第9話 ボス戦1
「んっ?今なんて?」
オーラスは俺がボスに挑むわけがないと思っていたのか、疲れた顔が一気に驚きの顔に変わり、聞き返してきた。
「だから、ボスに挑むんだよ。この洞窟の」
「えっ。」
俺がボスに挑むというと、オーラスは驚きの顔から悲しみの顔になり、
「おっ、おい、海也。さっきからお前よりも遥かに強いスライム凄い必殺技で倒すし、レッドウルフを二秒で倒すし、お前の頭はついに壊れてしまったのか。いや、俺の頭が壊れてるのか。あれは全部幻覚なのか。ああー、もう何が何だか分からないや」
そう言ってオーラスは髪を掻きむしって叫んでいる。
数秒してオーラスは一旦落ち着いてこんな変なことを言う。
「召喚者海也、お前のいた世界にはあったか知らんが、この世界には
『病院』の脳科というところで、お前みたいに頭がおかしくなった人を手術して治すことができるところがあるんだよ」
オーラスこそ頭がおかしくなっちまったんじゃねーのか。
さっきから俺の頭が壊れてるとか、おかしいとか、そんなわけねぇだろ。
しかし、この世界にも病院はあるのか。
俺は少しホッとした。
そしてオーラスに俺の頭は壊れていないということを伝えるべく、話しかける。
「オーラス、俺のっ……!」
「そうだよね、海也。自分の頭がおかしいとようやく分かったんだよね。じゃあボスとは戦わずに、今すぐここから出て、病院に向かおうか」
「いやっ、だか……」
「えっ?金はどうするんだって?
ああ、金は俺が全部払うよ。だから心配しなくていいんだよ。えっ?手術が怖いって?大丈夫。手術といっても機械がするんだし、数秒で終わるから、そんなに怖がらなくていいんだよ」
そう言って、オーラスは何か満足げに外の方に歩いて行く。
その時、俺はこう思った。
もう、俺が話す余地なんてなかった。
話しても多分効果がないだろう。
だから、
「よーし、俺は今からボス戦に行くかーー」
といって、俺は腕をぐるっと回して、首を左右に傾ける。
オーラスは歩くのをやめた。
そして俺は続ける。
「でも、俺まだ18レベだし、一人じゃちょっと怖いなー。誰かお強いお方がいたら少し安心するんだけどなー」
オーラスはまだ俺に背を向けたままだ。
そして俺は最後のとどめを刺す。
「うーん、誰もおらないのかぁ。じゃあ、仕方ないか。俺一人で行くしかないな」
と俺が言った瞬間、
「待った!!!」
そんな声が洞窟中に響く。
その声はもちろんオーラスの声だった。
かかったな。
「海也、ここにおるぜ」
そう、オーラスが言うと、さらに格好つけて、
「レベル52の、イケメンで頼りがいがある、とてもお強いお兄さん。
オーラス様がな!!!」
イタい。
そのオーラスの容姿は、光源よりも眩しくて、キメ顔を決めているところがとてもイタかった。
でもまあ、良かった。
あれだけ言ってもし、オーラスが食いついて来なかったら、本当に俺一人で行くことになっていたところだった。
て、いうかお兄さん!?
オーラスってどう見ても高校生にしか見えないけどな。
「おい、年っていくつ何だ?」
「28」
オーラスは即答だった。
「28でその顔!?若っ!?」
俺はマジで驚いた。
夜影よりも若く見えたのに、28!?
オーラスって顔年齢何歳なんだろ。
俺の「若っ!?」という言葉にオーラスは、
「や、やめてよ。

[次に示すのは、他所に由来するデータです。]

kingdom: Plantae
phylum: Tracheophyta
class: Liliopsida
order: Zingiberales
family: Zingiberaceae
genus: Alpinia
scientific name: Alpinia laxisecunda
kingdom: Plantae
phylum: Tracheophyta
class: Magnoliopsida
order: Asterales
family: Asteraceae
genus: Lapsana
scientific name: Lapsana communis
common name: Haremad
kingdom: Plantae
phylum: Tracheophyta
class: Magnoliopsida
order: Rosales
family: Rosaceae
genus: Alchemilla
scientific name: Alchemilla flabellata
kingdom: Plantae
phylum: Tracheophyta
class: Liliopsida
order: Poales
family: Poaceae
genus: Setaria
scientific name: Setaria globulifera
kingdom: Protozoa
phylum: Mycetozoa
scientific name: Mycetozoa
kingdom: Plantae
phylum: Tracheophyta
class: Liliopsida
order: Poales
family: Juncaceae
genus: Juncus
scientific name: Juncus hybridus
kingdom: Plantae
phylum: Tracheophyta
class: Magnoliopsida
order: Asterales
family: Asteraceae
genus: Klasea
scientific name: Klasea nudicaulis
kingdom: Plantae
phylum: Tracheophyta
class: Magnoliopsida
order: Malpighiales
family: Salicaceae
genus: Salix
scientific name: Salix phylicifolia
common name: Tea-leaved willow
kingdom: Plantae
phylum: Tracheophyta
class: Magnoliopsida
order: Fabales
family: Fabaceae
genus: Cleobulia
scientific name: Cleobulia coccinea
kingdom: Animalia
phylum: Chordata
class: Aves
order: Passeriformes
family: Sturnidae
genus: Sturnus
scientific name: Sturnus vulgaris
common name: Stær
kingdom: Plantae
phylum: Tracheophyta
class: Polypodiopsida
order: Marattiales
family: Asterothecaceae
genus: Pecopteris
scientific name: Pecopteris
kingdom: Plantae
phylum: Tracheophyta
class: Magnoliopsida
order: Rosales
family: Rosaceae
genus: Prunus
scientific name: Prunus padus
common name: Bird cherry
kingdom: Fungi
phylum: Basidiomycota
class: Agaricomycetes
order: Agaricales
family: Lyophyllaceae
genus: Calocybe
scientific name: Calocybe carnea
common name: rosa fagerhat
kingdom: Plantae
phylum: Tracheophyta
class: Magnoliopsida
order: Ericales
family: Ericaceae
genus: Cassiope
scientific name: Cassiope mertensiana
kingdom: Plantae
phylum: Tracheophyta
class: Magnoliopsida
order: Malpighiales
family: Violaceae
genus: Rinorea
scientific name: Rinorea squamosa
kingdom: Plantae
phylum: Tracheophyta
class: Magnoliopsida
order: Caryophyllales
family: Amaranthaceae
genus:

も、もう、こんな事言われたら、照れちゃいますわ」
と、オーラスは頰を赤くして、もじもじしながら、女口調で言う。
この時のオーラスが今までで一番キモかった。
まっ、そんなことは置いといて、
「とりあえず、ボスと戦うために、奥に進むか」
その時、オーラスが、
「待った!?」
と言って俺を止める。
何か言いたいことがあるそうだ。
「お前、ボスがどれくらい強いか分かってるのか?」
俺は即答で、
「50レベくらいだろ」
と言う。
しかし、オーラスは目を大きく開き、
「と、とんでもない。70レベだよ」
なっ、70レベ……
倒せそうって問題じゃないな。
レベル差が52とか。
もうオーラスのレベルと一緒じゃねえか。
でも俺はあの時と同じ台詞を言う。
「この洞窟のボスに挑もう!」
◆◆◆
ギルドにて
「はい」
と答えたその人は、召喚者だった。
「じゃあ、この召喚者は私が担当しますわ」
と、言ったのはカレンと言う人だった。
その後召喚者は、簡単な手続きを終え、いよいよ職業選択のところに来た。
その職業の欄には、「薬の勇者」と、もう一つあった。